We can see this difference when comparing performance of a few leading companies.  Microsoft grew for many years.  But now its strict focus on PC software has caused growth to lag.  At Techflash.com (Puget Sound Business Journal product) “Hiring: Microsoft Stays Cautious as Google, Amazon Ramp Up” tells the story.  Declining PC sales growth has led Microsoft to reduce its workforce by 2% globally the last year (~4,000).  Google has expanded by 18% (+23,300 jobs).  Since adding Kindle to its product line, and making other expansions, Amazon has added 44% to its workforce (~10,000 or 2.5 times the staff reduction at Microsoft).  New products and new markets is helping Google, Facebook and Amazon grow – while focus on old markets has lowered growth at Microsoft.

Now Microsoft is attempting to save face by focusing on expense management, and earnings.  Mr. Ballmer and his team hope Wall Street analysts will be happy with greed, by looking only at earnings, rather than growth.  Microsoft’s CFO said “the best measure for our financial performance… comes down to EPS [earnings per share]… what we really need to do is drive earnings per share growth.”  Microsoft missed the digital music wave, smartphone and tablet waves.  It’s now struggling to rediscover growth, so it’s hoping to appeal to greed.
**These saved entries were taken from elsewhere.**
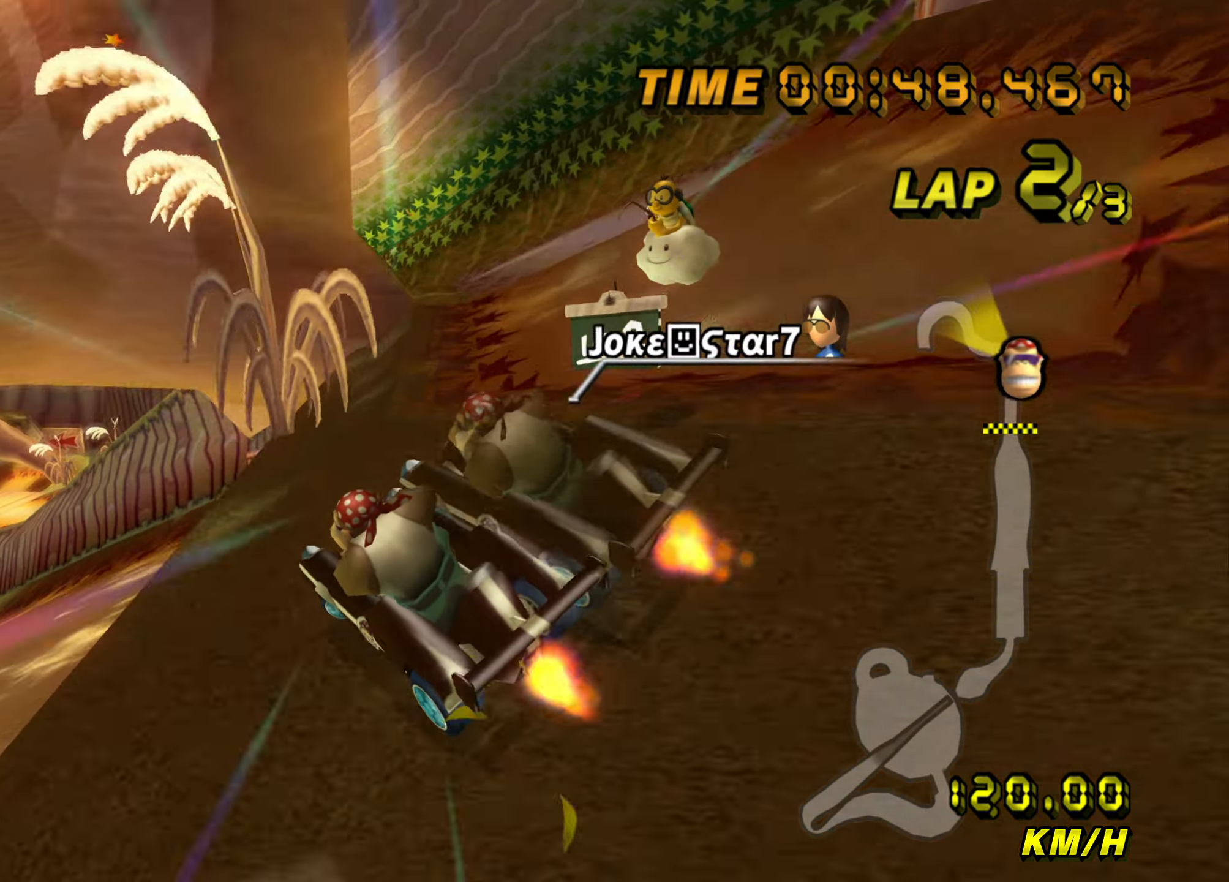
{"buttons": ["A", "R1"], "left_stick": "left", "events": [[117, "left_stick", "down"], [434, "left_stick", "left"]]}
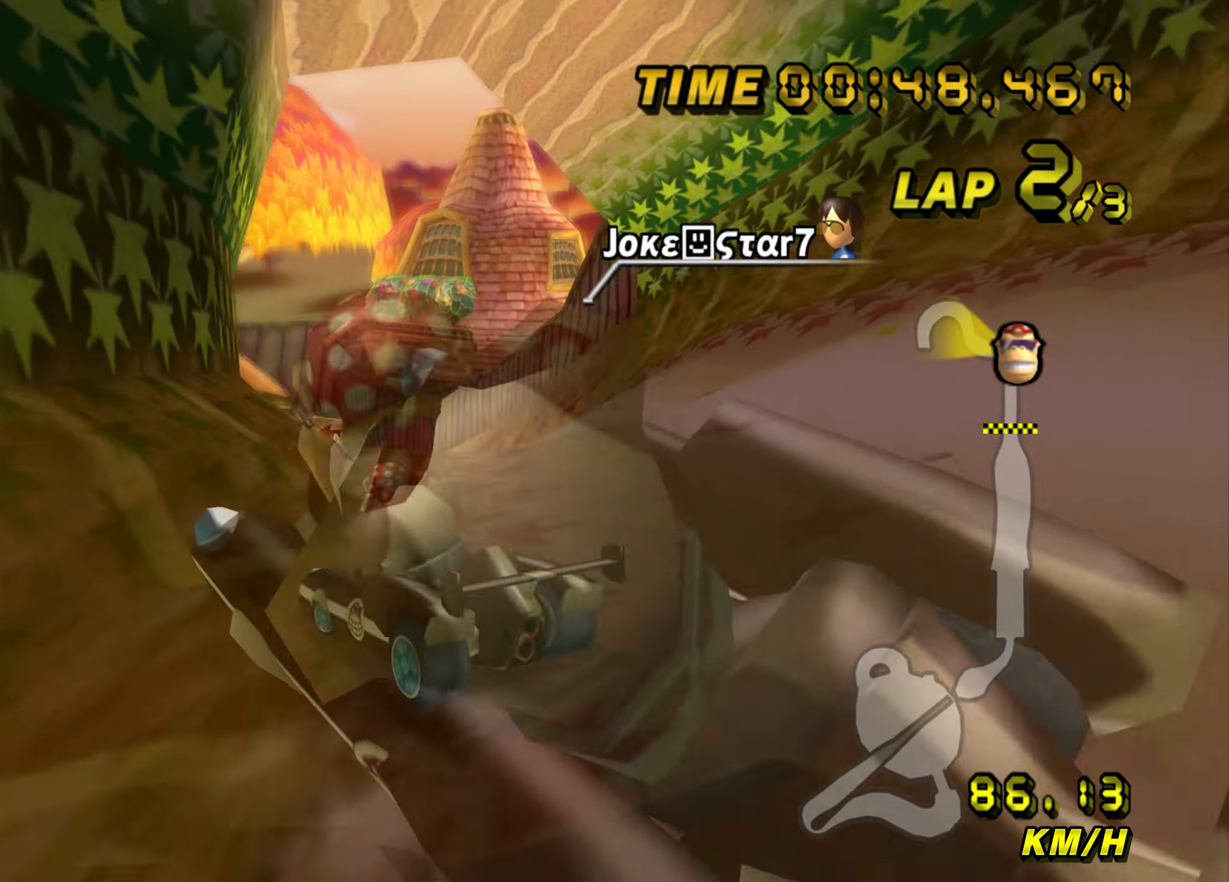
{"buttons": ["A"], "left_stick": "down-right", "events": [[334, "left_stick", "center"], [384, "R1", "up"], [417, "left_stick", "down-right"]]}
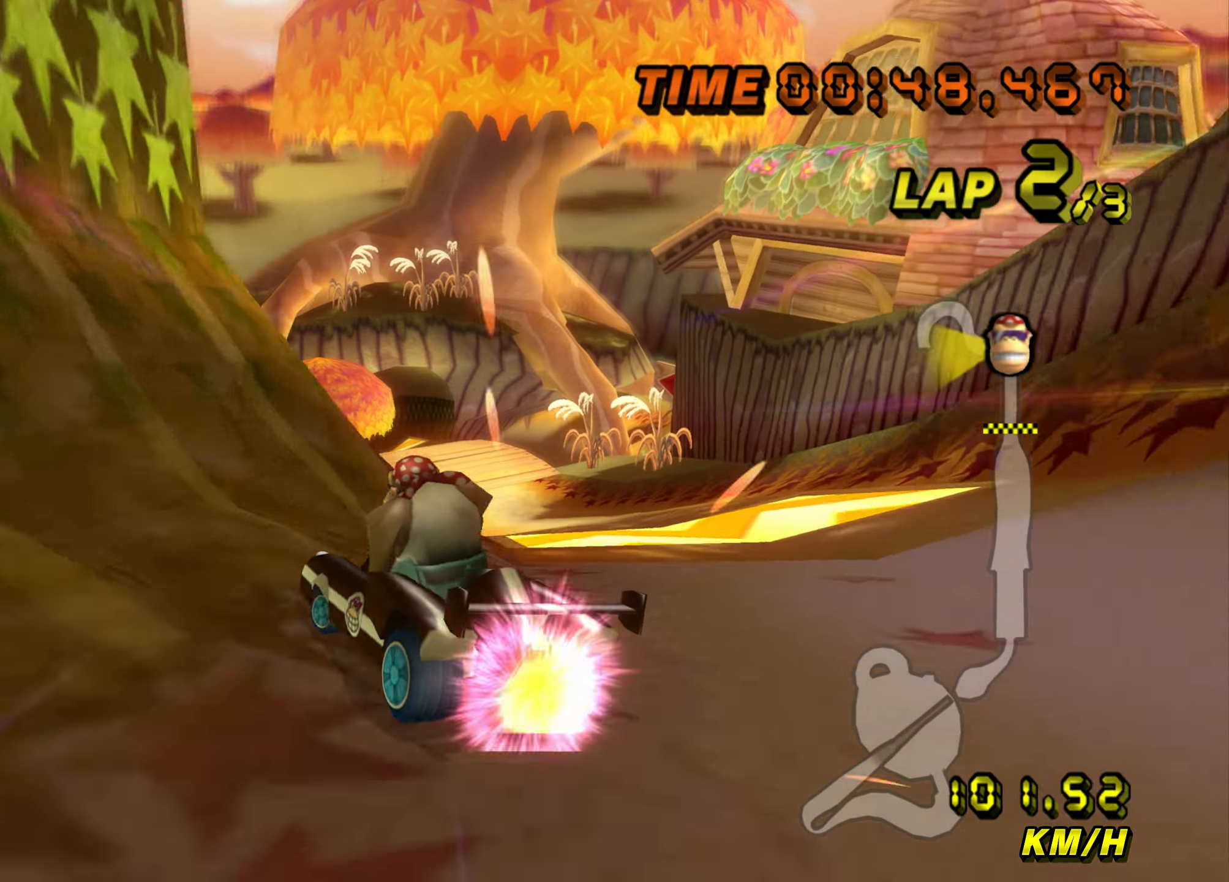
{"buttons": ["A"], "left_stick": "down-right", "events": []}
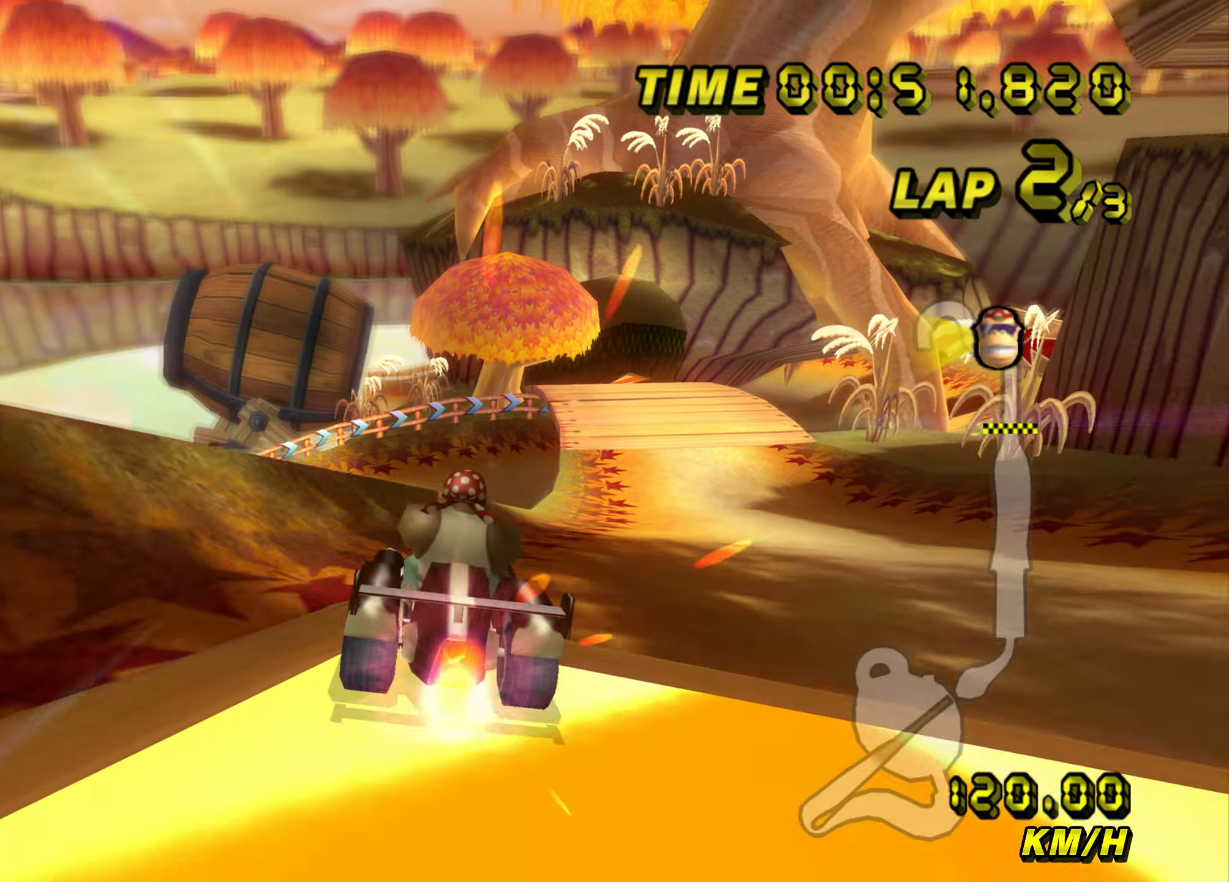
{"buttons": ["A", "R1"], "left_stick": "left", "events": [[150, "left_stick", "left"], [317, "left_stick", "center"], [467, "R1", "down"], [467, "left_stick", "left"]]}
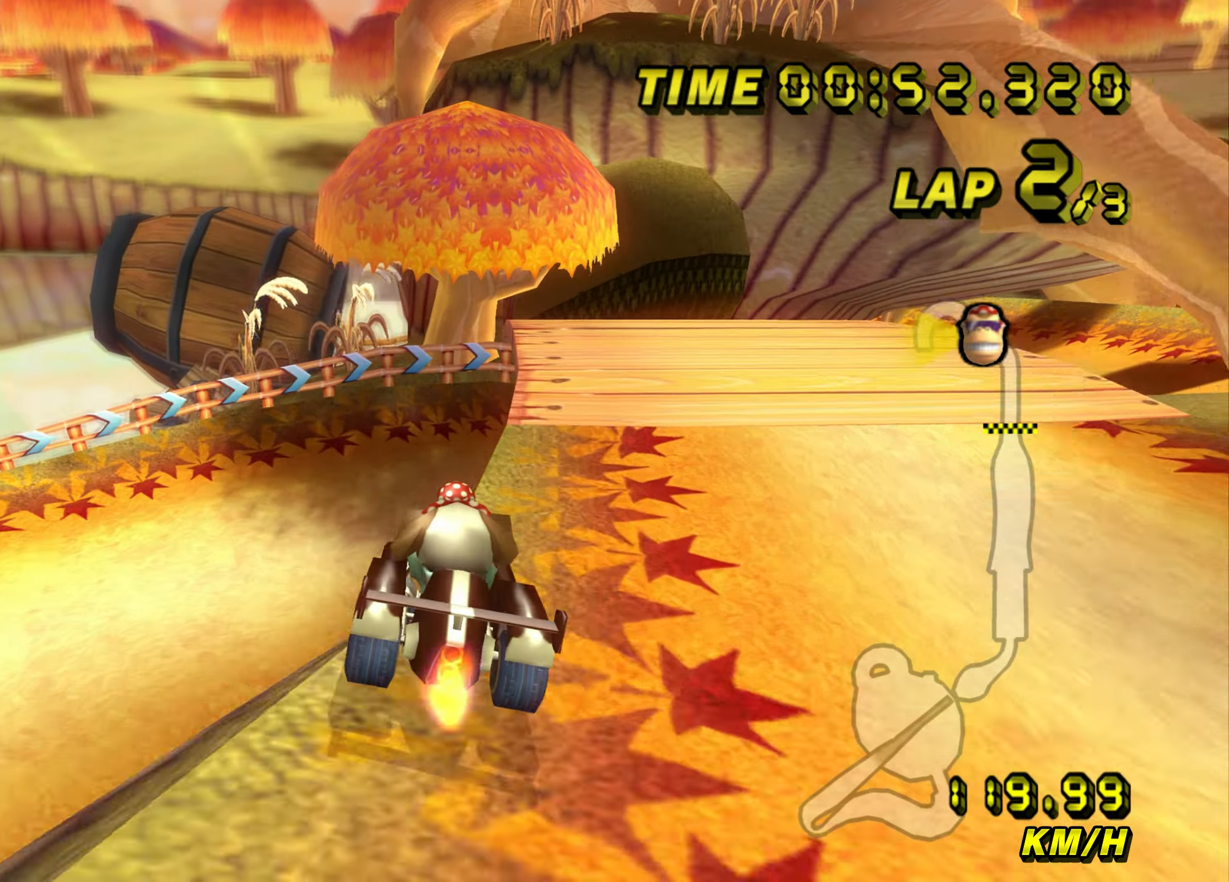
{"buttons": ["A", "R1"], "left_stick": "left", "events": [[217, "left_stick", "center"], [300, "left_stick", "down"], [350, "left_stick", "left"]]}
Microsoft is taking the old approach of “if you can’t show you understand markets, products and growth then try to convince them you’re a good manager who can cut costs.”   But how long can Microsoft manage its earnings when it’s not a significant player in the growth markets?  Cost reduction is never the route to prosperity.

The last decade has seen the revenge of cost management.  Coming out of the “go go” 1990s many leaders have proudly demonstrated their ability to avoid investment, cut costs, work employees harder, avoid increased pay, avoid new hires, send work to low-pay countries – and manage for the bottom line.  Unfortunately, most publicly traded companies are worth less now than they were a decade ago.  The DJIA and S&P 500 are worth less.  The dollar has taken a shellacking.  Fewer Americans are working and unemployment is higher.  Tax receipts are down, and (as shown in the last election) Americans are pretty sick of a lousy economy.  All this focus on earnings hasn’t done much for America’s workers, most American companies or the overall economy.

If you want to be “rewarded for all your hard work” through a big paycheck, a big raise, a big bonus – and you want employment that is filling and fun – then focus on growth.  Help your company create new markets, with new products that people want.  If you lead the marketplace with new applications and new solutions that fulfill unmet needs you’ll achieve good growth.  Then realize earnings are a result of implementing that growth at effective prices.  If you focus on the right thing – growth – then you’ll receive the results you want.  Less focus on greed, with more on growth, and you might get rich.